At this point, it’s painfully unsurprising to hear new examples of tech companies misusing customer data. But a particularly shameful version of the story has become increasingly common: services pulling phone numbers and other data used for two-factor authentication into their marketing databases. On Tuesday, Twitter became the latest tech giant to join those ranks.
The company said in a statement that it accidentally ingested phone numbers and email addresses collected for security measures like two-factor into two of its advertising systems, called Tailored Audiences and Partner Audiences. The company didn’t give the information directly to marketers, but used it to help them target ads to Twitter users. Twitter stopped the data bleed on September 17, three weeks before coming forward about it. It’s not clear for how long the improper sharing had taken place prior, and Twitter says it doesn’t know how many users were affected.

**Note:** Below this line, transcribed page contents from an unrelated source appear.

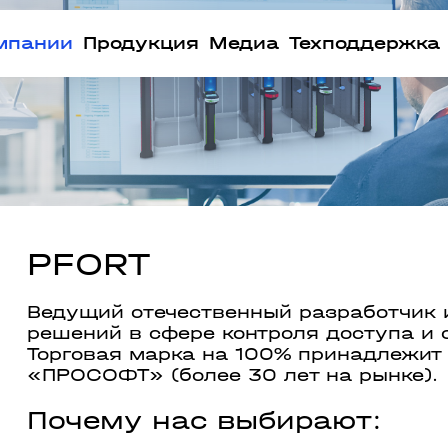
мпании
Продукция
Медиа
Техподдержка
PFORT
Ведущий отечественный разработчик 
решений в сфере контроля доступа и 
Торговая марка на 100% принадлежит
«ПРОСОФТ» (более 30 лет на рынке).
Почему нас выбирают: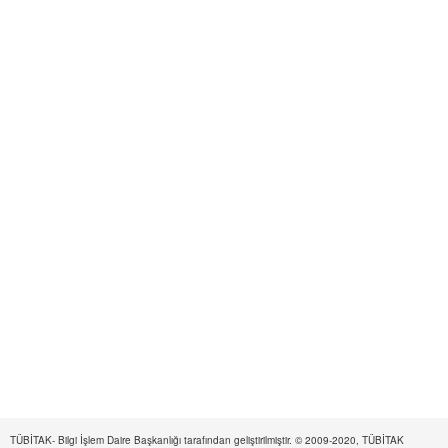
TÜBİTAK- Bilgi İşlem Daire Başkanlığı tarafından geliştirilmiştir. © 2009-2020, TÜBİTAK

“When an advertiser uploaded their marketing list, we may have matched people on Twitter to their list based on the email or phone number the Twitter account holder provided for safety and security purposes. This was an error and we apologize,” the company wrote in its statement. “We’re very sorry this happened and are taking steps to make sure we don’t make a mistake like this again.”
A Twitter spokesperson told WIRED that the company doesn’t have further comment on what internal issue caused the mix-up. In September 2018, Facebook admitted that it, too, had used phone numbers customers had shared to set up two-factor authentication for marketing and customization. The Federal Trade Commission fined Facebook a record $5 billion in July over numerous instances of user data mishandling.
And Twitter has committed its own user privacy sins. In May 2018, for example, the company announced that it had mistakenly stored some user passwords unprotected in plaintext in an internal logging system. The incident thankfully doesn’t seem to have resulted in a full-on data breach, but it was a major misstep in handling a crucial piece of user data.
Bugs and mistakes happen, but when it comes to misuse of information users provide for security services, it’s especially obvious that companies aren’t prioritizing user privacy and security ahead of their business goals. Controlling and protecting such a limited, well-defined, and unambiguous data set should be easily manageable for any large tech company.
“If you wanted to secure the phone numbers you’d just put them in a database table called ‘2FA numbers don’t sell to marketers,'” says Matthew Green, a cryptographer at Johns Hopkins University. “This stuff is like a bank leaving customers’ money lying around and then spending it on snacks. Obviously that could happen. We just try to prevent it from happening because, you know, ethics.”
Receiving two-factor codes through SMS texts to your phone number isn’t the most secure way to set up the protection in the first place, because texts can be intercepted. It’s better to use an authentication app, like Authy or Google Authenticator, that generates codes locally on your phone. That also has the ancillary benefit of allowing you to submit less personal data to tech companies in setting up security protections. But any two-factor is better than no two-factor. More importantly, you shouldn’t have to make security decisions based on fear that massive tech companies can’t handle basic data siloing.
This isn’t the first time this type of violation has occurred, and it won’t be the last. But let it be a reminder that every time you give your data to a company, no matter what they say it’s for, it could always end up being used for other purposes—specifically, other profit-driven purposes. For most people, it’s infeasible to avoid giving out data like phone numbers and email addresses in day to day life. It’s even tough to keep a lock on your Social Security number given how many businesses, utilities, and doctors’ offices ask for it. And in a fair world, the onus wouldn’t be on you in the first place. But being conscious of what you’re giving out, and cutting back when it’s possible, can have a real impact on your overall privacy.